▶ **Exercise goal**
What is needed is an exact copy of all the records below.

▶ **Available data**
=== Begin Enclosure ===

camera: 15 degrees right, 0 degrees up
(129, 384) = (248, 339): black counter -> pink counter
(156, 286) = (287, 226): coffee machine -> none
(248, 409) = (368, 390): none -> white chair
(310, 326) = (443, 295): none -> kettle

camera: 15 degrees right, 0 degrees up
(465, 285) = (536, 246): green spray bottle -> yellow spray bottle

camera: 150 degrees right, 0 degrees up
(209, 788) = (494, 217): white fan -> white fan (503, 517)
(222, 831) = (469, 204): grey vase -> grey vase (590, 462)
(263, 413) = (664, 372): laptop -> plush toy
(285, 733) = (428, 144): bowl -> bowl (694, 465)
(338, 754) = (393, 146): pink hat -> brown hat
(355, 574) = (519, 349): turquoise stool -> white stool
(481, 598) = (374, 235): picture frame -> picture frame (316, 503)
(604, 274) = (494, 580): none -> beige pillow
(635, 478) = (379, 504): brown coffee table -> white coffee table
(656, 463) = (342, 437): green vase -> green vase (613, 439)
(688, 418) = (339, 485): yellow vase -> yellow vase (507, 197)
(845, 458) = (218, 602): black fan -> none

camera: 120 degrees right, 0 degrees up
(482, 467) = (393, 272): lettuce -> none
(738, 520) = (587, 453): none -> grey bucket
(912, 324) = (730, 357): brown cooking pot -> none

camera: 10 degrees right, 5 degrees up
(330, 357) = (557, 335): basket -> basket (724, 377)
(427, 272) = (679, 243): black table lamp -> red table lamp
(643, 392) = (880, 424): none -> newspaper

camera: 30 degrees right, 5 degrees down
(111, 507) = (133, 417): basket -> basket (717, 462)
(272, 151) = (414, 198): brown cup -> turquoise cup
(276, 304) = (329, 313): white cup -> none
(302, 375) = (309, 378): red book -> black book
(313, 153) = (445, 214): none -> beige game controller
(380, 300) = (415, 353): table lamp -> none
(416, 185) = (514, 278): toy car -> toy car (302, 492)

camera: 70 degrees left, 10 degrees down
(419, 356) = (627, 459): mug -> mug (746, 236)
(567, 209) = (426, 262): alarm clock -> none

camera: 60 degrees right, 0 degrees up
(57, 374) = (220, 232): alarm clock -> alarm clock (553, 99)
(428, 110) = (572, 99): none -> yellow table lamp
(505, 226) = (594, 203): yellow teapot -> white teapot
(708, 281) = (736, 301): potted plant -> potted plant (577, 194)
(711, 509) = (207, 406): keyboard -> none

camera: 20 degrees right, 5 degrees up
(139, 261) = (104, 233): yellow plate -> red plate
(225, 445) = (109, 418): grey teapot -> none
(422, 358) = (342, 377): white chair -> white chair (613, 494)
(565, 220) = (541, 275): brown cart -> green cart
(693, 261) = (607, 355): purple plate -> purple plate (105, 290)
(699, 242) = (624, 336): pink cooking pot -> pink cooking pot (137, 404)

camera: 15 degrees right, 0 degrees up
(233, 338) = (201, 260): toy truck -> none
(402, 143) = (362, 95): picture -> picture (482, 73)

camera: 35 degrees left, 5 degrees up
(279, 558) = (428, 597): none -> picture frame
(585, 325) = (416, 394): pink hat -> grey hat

=== End Enclosure ===

▶ **Response area**
camera: 15 degrees right, 0 degrees up
(129, 384) = (248, 339): black counter -> pink counter
(156, 286) = (287, 226): coffee machine -> none
(248, 409) = (368, 390): none -> white chair
(310, 326) = (443, 295): none -> kettle

camera: 15 degrees right, 0 degrees up
(465, 285) = (536, 246): green spray bottle -> yellow spray bottle

camera: 150 degrees right, 0 degrees up
(209, 788) = (494, 217): white fan -> white fan (503, 517)
(222, 831) = (469, 204): grey vase -> grey vase (590, 462)
(263, 413) = (664, 372): laptop -> plush toy
(285, 733) = (428, 144): bowl -> bowl (694, 465)
(338, 754) = (393, 146): pink hat -> brown hat
(355, 574) = (519, 349): turquoise stool -> white stool
(481, 598) = (374, 235): picture frame -> picture frame (316, 503)
(604, 274) = (494, 580): none -> beige pillow
(635, 478) = (379, 504): brown coffee table -> white coffee table
(656, 463) = (342, 437): green vase -> green vase (613, 439)
(688, 418) = (339, 485): yellow vase -> yellow vase (507, 197)
(845, 458) = (218, 602): black fan -> none

camera: 120 degrees right, 0 degrees up
(482, 467) = (393, 272): lettuce -> none
(738, 520) = (587, 453): none -> grey bucket
(912, 324) = (730, 357): brown cooking pot -> none

camera: 10 degrees right, 5 degrees up
(330, 357) = (557, 335): basket -> basket (724, 377)
(427, 272) = (679, 243): black table lamp -> red table lamp
(643, 392) = (880, 424): none -> newspaper

camera: 30 degrees right, 5 degrees down
(111, 507) = (133, 417): basket -> basket (717, 462)
(272, 151) = (414, 198): brown cup -> turquoise cup
(276, 304) = (329, 313): white cup -> none
(302, 375) = (309, 378): red book -> black book
(313, 153) = (445, 214): none -> beige game controller
(380, 300) = (415, 353): table lamp -> none
(416, 185) = (514, 278): toy car -> toy car (302, 492)

camera: 70 degrees left, 10 degrees down
(419, 356) = (627, 459): mug -> mug (746, 236)
(567, 209) = (426, 262): alarm clock -> none

camera: 60 degrees right, 0 degrees up
(57, 374) = (220, 232): alarm clock -> alarm clock (553, 99)
(428, 110) = (572, 99): none -> yellow table lamp
(505, 226) = (594, 203): yellow teapot -> white teapot
(708, 281) = (736, 301): potted plant -> potted plant (577, 194)
(711, 509) = (207, 406): keyboard -> none

camera: 20 degrees right, 5 degrees up
(139, 261) = (104, 233): yellow plate -> red plate
(225, 445) = (109, 418): grey teapot -> none
(422, 358) = (342, 377): white chair -> white chair (613, 494)
(565, 220) = (541, 275): brown cart -> green cart
(693, 261) = (607, 355): purple plate -> purple plate (105, 290)
(699, 242) = (624, 336): pink cooking pot -> pink cooking pot (137, 404)

camera: 15 degrees right, 0 degrees up
(233, 338) = (201, 260): toy truck -> none
(402, 143) = (362, 95): picture -> picture (482, 73)

camera: 35 degrees left, 5 degrees up
(279, 558) = (428, 597): none -> picture frame
(585, 325) = (416, 394): pink hat -> grey hat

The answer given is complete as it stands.